### DESCRIPTION OF THE TASK
Answer these questions using the forum thread below about scraping a PubChem page with Selenium:
1. The content of which section does the asker fail to get?
2. According to the first reply, what must be done to obtain the content?
3. What does the final reply say is missing?

1

When I go to the web address in the code I don't get the contents from "Synonyms" section. It does the selection, but takes it as a list and does not output the text content.

synonyms= []
driver= webdriver.Chrome()
url = "https://pubchem.ncbi.nlm.nih.gov/compound/71308229"
driver.get(url)
synonym = driver.find_elements_by_class_name("overflow-x-auto")
synonyms.append(synonym)
driver.close()
undetected Selenium
  • 183,867
  • 41
  • 278
  • 352

3 Answers3

0

You need to get element's text explicitly

synonyms= []
driver= webdriver.Chrome()
url = "https://pubchem.ncbi.nlm.nih.gov/compound/71308229"
driver.get(url)
synonym = driver.find_elements_by_class_name("overflow-x-auto")
synonyms.append([s.text for s in synonym])
print(synonyms)
driver.close()

Output

[['Lanthanum boride\n12008-21-8\nLanthanum hexaboride\nMFCD00151350\nB6La\nMore...', 'Lanthanum boride\n12008-21-8\nLanthanum hexaboride\nMFCD00151350\nB6La\nLanthanum Hexaboride Nanoparticles\nLanthanum boride, 99.5% (REO)\nIron Boride (FeB) Sputtering Targets\nFT-0693450\nLanthanum hexaboride, powder, 10 mum, 99%\nY1387\nLanthanum hexaboride LaB6 GRADE A (H?gan?s)\nLanthanum hexaboride, powder, -325 mesh, 99.5% metals basis\nLanthanum boride, powder, -325 mesh, 99.5% trace metals basis\nLine position and line shape standard for powder diffraction, NIST SRM 660c, Lanthanum hexaboride powder', 'Property Name Property Value Reference\nMolecular Weight 203.8 Computed by PubChem 2.1 (PubChem release 2021.05.07)\nHydrogen Bond Donor Count 0 Computed by Cactvs 3.4.8.18 (PubChem release 2021.05.07)\nHydrogen Bond Acceptor Count 2 Computed by Cactvs 3.4.8.18 (PubChem release 2021.05.07)\nRotatable Bond Count 0 Computed by Cactvs 3.4.8.18 (PubChem release 2021.05.07)\nExact Mass 203.965826 Computed by PubChem 2.1 (PubChem release 2021.05.07)\nMonoisotopic Mass 204.962194 Computed by PubChem 2.1 (PubChem release 2021.05.07)\nTopological Polar Surface Area 0 Ų Computed by Cactvs 3.4.8.18 (PubChem release 2021.05.07)\nHeavy Atom Count 7 Computed by PubChem\nFormal Charge -2 Computed by PubChem\nComplexity 132 Computed by Cactvs 3.4.8.18 (PubChem release 2021.05.07)\nIsotope Atom Count 0 Computed by PubChem\nDefined Atom Stereocenter Count 0 Computed by PubChem\nUndefined Atom Stereocenter Count 0 Computed by PubChem\nDefined Bond Stereocenter Count 0 Computed by PubChem\nUndefined Bond Stereocenter Count 0 Computed by PubChem\nCovalently-Bonded Unit Count 2 Computed by PubChem\nCompound Is Canonicalized Yes Computed by PubChem (release 2021.05.07)', 'Mixtures, Components, and Neutralized Forms 2 Records\nSimilar Compounds 2 Records', 'Same 25 Records']]
Yevhen Bondar
  • 4,357
  • 1
  • 11
  • 31
0
  1. You are missing a wait / delay.

### GIVEN MATERIAL
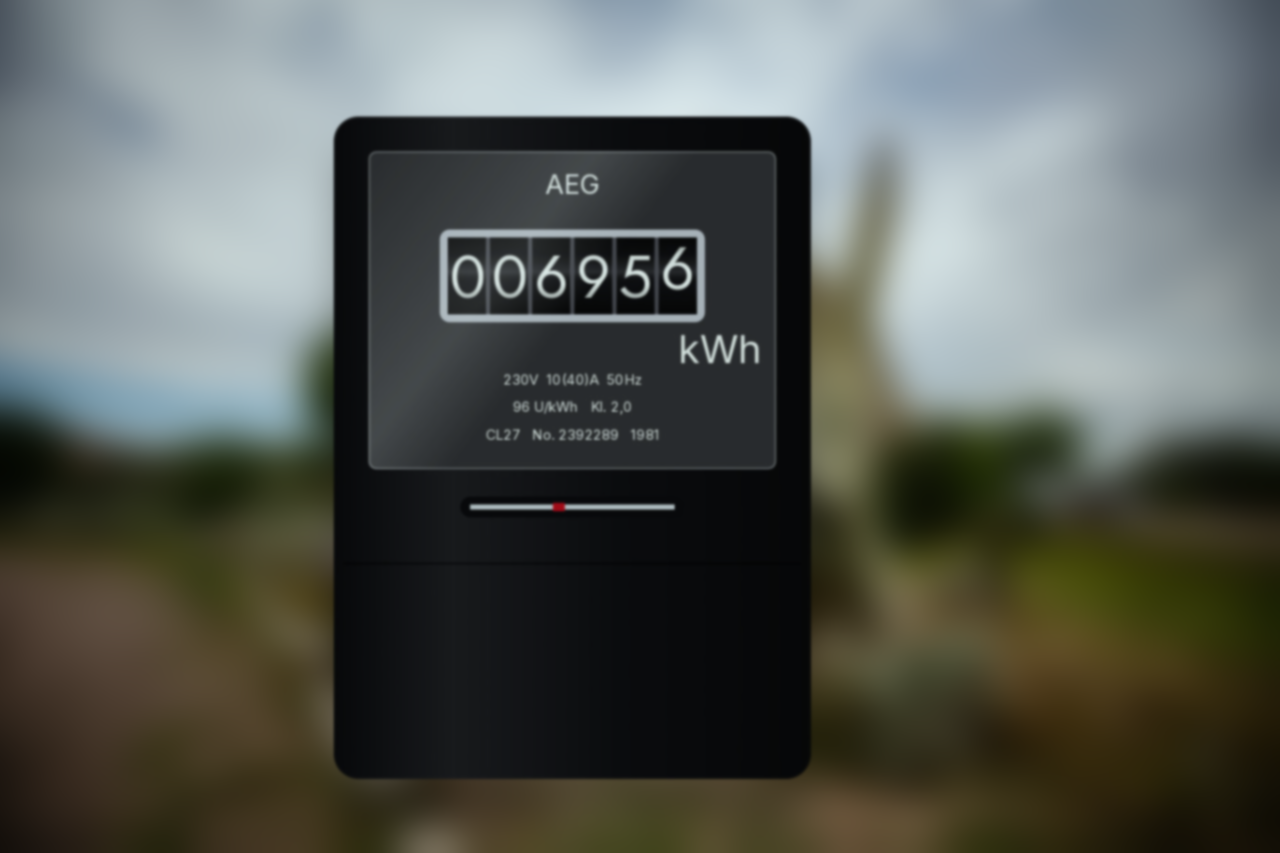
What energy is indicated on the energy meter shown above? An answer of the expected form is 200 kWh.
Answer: 6956 kWh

### TASK RESPONSE
1. The "Synonyms" section.
2. The element's text must be obtained explicitly.
3. A wait or delay.